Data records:
§

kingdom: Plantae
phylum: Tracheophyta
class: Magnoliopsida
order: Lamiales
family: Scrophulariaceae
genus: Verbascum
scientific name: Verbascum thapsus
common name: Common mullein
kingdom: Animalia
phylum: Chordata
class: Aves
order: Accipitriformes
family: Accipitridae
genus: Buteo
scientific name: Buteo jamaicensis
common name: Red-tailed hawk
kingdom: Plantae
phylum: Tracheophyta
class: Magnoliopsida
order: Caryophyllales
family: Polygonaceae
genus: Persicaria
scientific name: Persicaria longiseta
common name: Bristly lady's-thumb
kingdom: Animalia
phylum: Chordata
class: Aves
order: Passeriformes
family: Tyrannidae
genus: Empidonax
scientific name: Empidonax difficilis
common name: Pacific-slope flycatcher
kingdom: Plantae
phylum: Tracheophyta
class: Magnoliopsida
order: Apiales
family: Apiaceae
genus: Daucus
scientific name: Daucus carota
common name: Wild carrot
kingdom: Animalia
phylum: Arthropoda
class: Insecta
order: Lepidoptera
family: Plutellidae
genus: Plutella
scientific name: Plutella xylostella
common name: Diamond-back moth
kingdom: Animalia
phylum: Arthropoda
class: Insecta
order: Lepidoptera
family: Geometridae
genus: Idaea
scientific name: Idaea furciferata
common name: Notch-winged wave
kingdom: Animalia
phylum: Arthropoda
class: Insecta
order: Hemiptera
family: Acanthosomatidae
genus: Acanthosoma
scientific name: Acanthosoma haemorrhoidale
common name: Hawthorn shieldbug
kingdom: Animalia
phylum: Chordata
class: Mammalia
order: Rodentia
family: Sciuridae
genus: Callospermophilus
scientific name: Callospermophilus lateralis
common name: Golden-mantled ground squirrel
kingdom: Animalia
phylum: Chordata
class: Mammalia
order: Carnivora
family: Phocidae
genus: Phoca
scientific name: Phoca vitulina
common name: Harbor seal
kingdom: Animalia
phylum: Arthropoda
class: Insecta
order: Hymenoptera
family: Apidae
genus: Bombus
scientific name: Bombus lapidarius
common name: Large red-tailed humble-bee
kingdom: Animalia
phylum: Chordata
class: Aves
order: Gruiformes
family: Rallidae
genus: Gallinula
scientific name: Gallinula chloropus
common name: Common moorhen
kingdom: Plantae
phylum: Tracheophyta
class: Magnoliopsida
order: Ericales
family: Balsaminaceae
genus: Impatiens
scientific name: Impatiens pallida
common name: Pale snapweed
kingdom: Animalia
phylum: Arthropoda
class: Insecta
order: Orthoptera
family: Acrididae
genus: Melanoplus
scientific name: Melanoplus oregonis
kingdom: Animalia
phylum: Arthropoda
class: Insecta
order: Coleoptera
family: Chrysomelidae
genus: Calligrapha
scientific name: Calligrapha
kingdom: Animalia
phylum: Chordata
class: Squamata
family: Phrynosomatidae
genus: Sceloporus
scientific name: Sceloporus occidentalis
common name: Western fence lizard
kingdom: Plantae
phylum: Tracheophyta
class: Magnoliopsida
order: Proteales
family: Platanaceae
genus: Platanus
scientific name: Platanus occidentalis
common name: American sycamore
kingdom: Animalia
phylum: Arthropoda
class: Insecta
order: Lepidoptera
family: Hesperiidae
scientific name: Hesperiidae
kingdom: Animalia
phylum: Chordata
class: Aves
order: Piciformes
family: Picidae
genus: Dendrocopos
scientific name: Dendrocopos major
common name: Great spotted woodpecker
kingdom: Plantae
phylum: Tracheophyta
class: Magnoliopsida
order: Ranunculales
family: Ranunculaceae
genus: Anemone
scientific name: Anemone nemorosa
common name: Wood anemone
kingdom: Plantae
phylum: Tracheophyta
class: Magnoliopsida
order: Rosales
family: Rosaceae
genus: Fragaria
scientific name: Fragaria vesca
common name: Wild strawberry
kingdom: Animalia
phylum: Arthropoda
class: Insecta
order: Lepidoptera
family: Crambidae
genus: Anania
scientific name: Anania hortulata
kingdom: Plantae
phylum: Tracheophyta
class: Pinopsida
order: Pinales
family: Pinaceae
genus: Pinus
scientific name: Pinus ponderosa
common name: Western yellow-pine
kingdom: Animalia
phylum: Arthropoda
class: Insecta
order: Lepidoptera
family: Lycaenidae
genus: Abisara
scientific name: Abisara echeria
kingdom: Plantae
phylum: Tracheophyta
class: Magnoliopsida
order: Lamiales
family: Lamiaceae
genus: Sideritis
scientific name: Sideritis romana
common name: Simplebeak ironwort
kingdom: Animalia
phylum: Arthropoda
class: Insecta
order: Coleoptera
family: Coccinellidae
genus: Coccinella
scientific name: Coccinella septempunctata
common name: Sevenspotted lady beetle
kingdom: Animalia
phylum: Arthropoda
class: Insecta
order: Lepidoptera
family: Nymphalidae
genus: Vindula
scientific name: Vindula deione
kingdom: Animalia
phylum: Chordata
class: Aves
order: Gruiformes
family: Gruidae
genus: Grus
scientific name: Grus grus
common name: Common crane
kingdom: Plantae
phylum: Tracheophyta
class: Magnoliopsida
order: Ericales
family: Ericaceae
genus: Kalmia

§

▸ What the task requires
Rewrite every line of the listing above, putting "binomial name" wherever "scientific name" appears and leaving everything else unchanged.

▸ Finished task
kingdom: Plantae
phylum: Tracheophyta
class: Magnoliopsida
order: Lamiales
family: Scrophulariaceae
genus: Verbascum
binomial name: Verbascum thapsus
common name: Common mullein
kingdom: Animalia
phylum: Chordata
class: Aves
order: Accipitriformes
family: Accipitridae
genus: Buteo
binomial name: Buteo jamaicensis
common name: Red-tailed hawk
kingdom: Plantae
phylum: Tracheophyta
class: Magnoliopsida
order: Caryophyllales
family: Polygonaceae
genus: Persicaria
binomial name: Persicaria longiseta
common name: Bristly lady's-thumb
kingdom: Animalia
phylum: Chordata
class: Aves
order: Passeriformes
family: Tyrannidae
genus: Empidonax
binomial name: Empidonax difficilis
common name: Pacific-slope flycatcher
kingdom: Plantae
phylum: Tracheophyta
class: Magnoliopsida
order: Apiales
family: Apiaceae
genus: Daucus
binomial name: Daucus carota
common name: Wild carrot
kingdom: Animalia
phylum: Arthropoda
class: Insecta
order: Lepidoptera
family: Plutellidae
genus: Plutella
binomial name: Plutella xylostella
common name: Diamond-back moth
kingdom: Animalia
phylum: Arthropoda
class: Insecta
order: Lepidoptera
family: Geometridae
genus: Idaea
binomial name: Idaea furciferata
common name: Notch-winged wave
kingdom: Animalia
phylum: Arthropoda
class: Insecta
order: Hemiptera
family: Acanthosomatidae
genus: Acanthosoma
binomial name: Acanthosoma haemorrhoidale
common name: Hawthorn shieldbug
kingdom: Animalia
phylum: Chordata
class: Mammalia
order: Rodentia
family: Sciuridae
genus: Callospermophilus
binomial name: Callospermophilus lateralis
common name: Golden-mantled ground squirrel
kingdom: Animalia
phylum: Chordata
class: Mammalia
order: Carnivora
family: Phocidae
genus: Phoca
binomial name: Phoca vitulina
common name: Harbor seal
kingdom: Animalia
phylum: Arthropoda
class: Insecta
order: Hymenoptera
family: Apidae
genus: Bombus
binomial name: Bombus lapidarius
common name: Large red-tailed humble-bee
kingdom: Animalia
phylum: Chordata
class: Aves
order: Gruiformes
family: Rallidae
genus: Gallinula
binomial name: Gallinula chloropus
common name: Common moorhen
kingdom: Plantae
phylum: Tracheophyta
class: Magnoliopsida
order: Ericales
family: Balsaminaceae
genus: Impatiens
binomial name: Impatiens pallida
common name: Pale snapweed
kingdom: Animalia
phylum: Arthropoda
class: Insecta
order: Orthoptera
family: Acrididae
genus: Melanoplus
binomial name: Melanoplus oregonis
kingdom: Animalia
phylum: Arthropoda
class: Insecta
order: Coleoptera
family: Chrysomelidae
genus: Calligrapha
binomial name: Calligrapha
kingdom: Animalia
phylum: Chordata
class: Squamata
family: Phrynosomatidae
genus: Sceloporus
binomial name: Sceloporus occidentalis
common name: Western fence lizard
kingdom: Plantae
phylum: Tracheophyta
class: Magnoliopsida
order: Proteales
family: Platanaceae
genus: Platanus
binomial name: Platanus occidentalis
common name: American sycamore
kingdom: Animalia
phylum: Arthropoda
class: Insecta
order: Lepidoptera
family: Hesperiidae
binomial name: Hesperiidae
kingdom: Animalia
phylum: Chordata
class: Aves
order: Piciformes
family: Picidae
genus: Dendrocopos
binomial name: Dendrocopos major
common name: Great spotted woodpecker
kingdom: Plantae
phylum: Tracheophyta
class: Magnoliopsida
order: Ranunculales
family: Ranunculaceae
genus: Anemone
binomial name: Anemone nemorosa
common name: Wood anemone
kingdom: Plantae
phylum: Tracheophyta
class: Magnoliopsida
order: Rosales
family: Rosaceae
genus: Fragaria
binomial name: Fragaria vesca
common name: Wild strawberry
kingdom: Animalia
phylum: Arthropoda
class: Insecta
order: Lepidoptera
family: Crambidae
genus: Anania
binomial name: Anania hortulata
kingdom: Plantae
phylum: Tracheophyta
class: Pinopsida
order: Pinales
family: Pinaceae
genus: Pinus
binomial name: Pinus ponderosa
common name: Western yellow-pine
kingdom: Animalia
phylum: Arthropoda
class: Insecta
order: Lepidoptera
family: Lycaenidae
genus: Abisara
binomial name: Abisara echeria
kingdom: Plantae
phylum: Tracheophyta
class: Magnoliopsida
order: Lamiales
family: Lamiaceae
genus: Sideritis
binomial name: Sideritis romana
common name: Simplebeak ironwort
kingdom: Animalia
phylum: Arthropoda
class: Insecta
order: Coleoptera
family: Coccinellidae
genus: Coccinella
binomial name: Coccinella septempunctata
common name: Sevenspotted lady beetle
kingdom: Animalia
phylum: Arthropoda
class: Insecta
order: Lepidoptera
family: Nymphalidae
genus: Vindula
binomial name: Vindula deione
kingdom: Animalia
phylum: Chordata
class: Aves
order: Gruiformes
family: Gruidae
genus: Grus
binomial name: Grus grus
common name: Common crane
kingdom: Plantae
phylum: Tracheophyta
class: Magnoliopsida
order: Ericales
family: Ericaceae
genus: Kalmia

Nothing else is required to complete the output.